Y dije que iría
a verla. Sí, a mi ahijada. Esa que apadriné vía carta hace tantos años. El
viaje fue largo, fue arduo pero la grata sorpresa de encontrarme cara a cara
con aquella joven que ya contaba con 17 años me lleno de gozo. Sí, gozo. Una
alegría que derramo lágrimas y lágrimas por mi tez. Vivía en un pueblo de no
más cuarenta familias. Y ahí todos estaban. Sí , todos. Me miraban. Con una
mirada dulce, extraña de otras tierras, de otros lares. Mis movimientos fueron
torpes al encontrarla y la emoción indescriptible. Familias muy humildes, digo.

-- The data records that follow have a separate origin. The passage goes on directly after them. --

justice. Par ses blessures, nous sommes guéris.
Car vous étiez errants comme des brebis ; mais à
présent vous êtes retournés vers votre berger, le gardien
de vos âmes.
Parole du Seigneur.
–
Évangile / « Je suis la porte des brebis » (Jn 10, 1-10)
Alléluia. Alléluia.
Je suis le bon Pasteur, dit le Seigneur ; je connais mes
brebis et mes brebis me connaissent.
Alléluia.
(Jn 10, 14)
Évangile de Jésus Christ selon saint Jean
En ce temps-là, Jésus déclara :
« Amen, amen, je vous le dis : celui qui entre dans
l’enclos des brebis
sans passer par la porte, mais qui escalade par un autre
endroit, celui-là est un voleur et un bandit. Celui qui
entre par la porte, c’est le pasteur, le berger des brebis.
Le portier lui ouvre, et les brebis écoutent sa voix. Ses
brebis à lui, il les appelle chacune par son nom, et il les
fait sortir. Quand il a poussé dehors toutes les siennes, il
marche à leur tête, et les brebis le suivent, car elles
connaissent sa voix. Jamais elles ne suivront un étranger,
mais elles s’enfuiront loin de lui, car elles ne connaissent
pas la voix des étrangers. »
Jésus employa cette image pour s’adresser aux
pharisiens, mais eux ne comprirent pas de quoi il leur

Otra cultura. Otras gentes. Qué enriquecimiento a ser, a mi esencia. Que serán
de sus pensamientos. Todos callaban. Nos fuimos a dar un paseo por aquel bello
lugar y todo el pueblo detrás de nosotras. Guirnaldas de flores elaborados por
ellos recorrían mi cuello ¡Su aroma¡ Me transmitía un cierto equilibrio entre
los seres humanos, una cierta verdad de lo bello que puede ser la vida. Allí
los dejé. Me fui. Una pena ahondaba en mis entrañas. Un tremor cuando me
despedí. Esto es así. Ese nocturno un sueño se introdujo en mi cerebro, un
sueño con cierto mensaje llevado por el viento en la última rama de aquellas
arboledas de aquella aldea. Volverás. Cuando desperté todo era difuso. Tenía
que partir, me dije. Pero con el paso de las estaciones retornaría. Sí retornaría
para simplemente ver la verticalidad de ella, de otros bajo el techo de astros
que me dicen que sí. Que sí, que todo es posible.